We discussed the notion of resilience today where Dominic opened with a quote from The Making Of A Therapist by Louis Cozolino “A risk of private practice is that you are God in a universe of your own creation. Like priests , movie stars, and kindergarten teachers, therapists can suffer  from having too much power over too many people. The lack of balanced relationships in private practice  can contribute to reality drift and make the therapist  dependant on his or her clients for human contact. If you choose private practice , make sure you have colleagues you can tell anything to , while maintaining confidentiality. Talk honestly with them about clients , and continue to get accurate and compassionate  peer supervision and feedback when ever possible.”

This led to a discussion on power in the relationship and how this can be seductive  and even enriching. One down side is when we do not see progress and feel powerless. We looked at examples of how this can relate to various client groups in particular couples and how we feel when therapy is unsuccessful. The effects of this seem more immediate in couple work than in individual work where clients seem to be looking for a “fix”. Couple  work is seen as more demanding than individual work and this led to look at resilience in relation to self care and client load.

We looked at resilience as a facet of internal  supervision and when we feel helpless who does that belong to . We touched on external supervision as being an essential part of monitoring and helping supervisees to grow along with the role of challenge in that relationship.
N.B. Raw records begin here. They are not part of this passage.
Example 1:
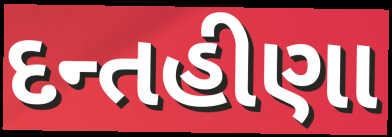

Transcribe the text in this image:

દન્તહીણા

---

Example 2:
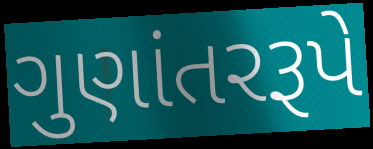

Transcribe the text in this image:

ગુણાંતરરૂપે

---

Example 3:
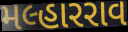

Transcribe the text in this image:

મલ્હારરાવ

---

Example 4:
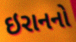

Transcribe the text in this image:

ઇરાનનો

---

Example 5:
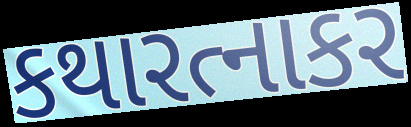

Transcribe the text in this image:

કથારત્નાકરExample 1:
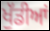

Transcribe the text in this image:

ਖੁੱਡੀਆਂ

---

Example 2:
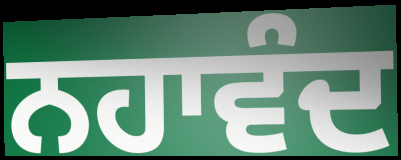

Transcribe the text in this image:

ਨਹਾਵੰਦ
For example asking the supervisee “now what have you not brought to supervision from your client work”

We also looked at using supervision to help replenish our internal level of resilience.
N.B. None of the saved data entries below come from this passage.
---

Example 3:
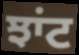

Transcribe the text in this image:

ਝਾਂਟ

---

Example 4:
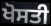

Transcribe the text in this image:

ਖੋਸਤੀ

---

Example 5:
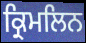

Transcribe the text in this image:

ਕ੍ਰਿਮਲਿਨ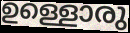
ഉള്ളൊരുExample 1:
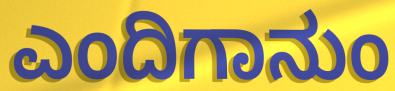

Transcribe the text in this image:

ಎಂದಿಗಾನುಂ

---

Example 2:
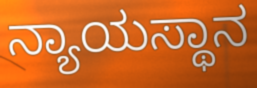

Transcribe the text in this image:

ನ್ಯಾಯಸ್ಥಾನ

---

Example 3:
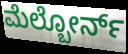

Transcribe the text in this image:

The idea of how inadequate supervision may come from a lack of resilience within the supervisor was discussed and how , if at all, this is monitored by the profession.  We also looked at the risk of supervisors falling into the role of second counsellor thereby making the supervisee feeling inadequate and how to avoid that.
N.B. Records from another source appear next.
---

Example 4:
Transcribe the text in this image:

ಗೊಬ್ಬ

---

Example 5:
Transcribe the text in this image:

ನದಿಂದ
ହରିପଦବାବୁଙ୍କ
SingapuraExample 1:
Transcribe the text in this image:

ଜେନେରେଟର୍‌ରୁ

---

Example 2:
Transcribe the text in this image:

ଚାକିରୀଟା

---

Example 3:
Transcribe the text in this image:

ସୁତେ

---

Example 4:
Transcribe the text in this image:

We looked at how some clients seem to try to “tough it out” and how conversely this can lead to a loss of resilience in the individual. This led to a discussion of the paper by Roebuck and Reid (Coun Phychother Res. 2020:20:545-555) which looked at how trainee therapists experience resilience: An interpretative phenomenological analysis where students observed the need to feel vulnerable as a an important part of resilience development and learning from failure (P549).

The notion of “you are allowed to be ill” was discussed as was how we tolerate failure and how we have to be careful of avoiding collusion leading to a misuse of the therapeutic power dynamic.

We moved onto the role of empathy and congruence in the therapeutic relationship  and how we use the impact of supervisee  content on us to support the supervisee. How do we allow the impact of clients on us to be useful in the therapy space and how we encourage students to take that nanosecond to pause before using a congruent reply to ensure we are assessing whose benefit is this disclosure for.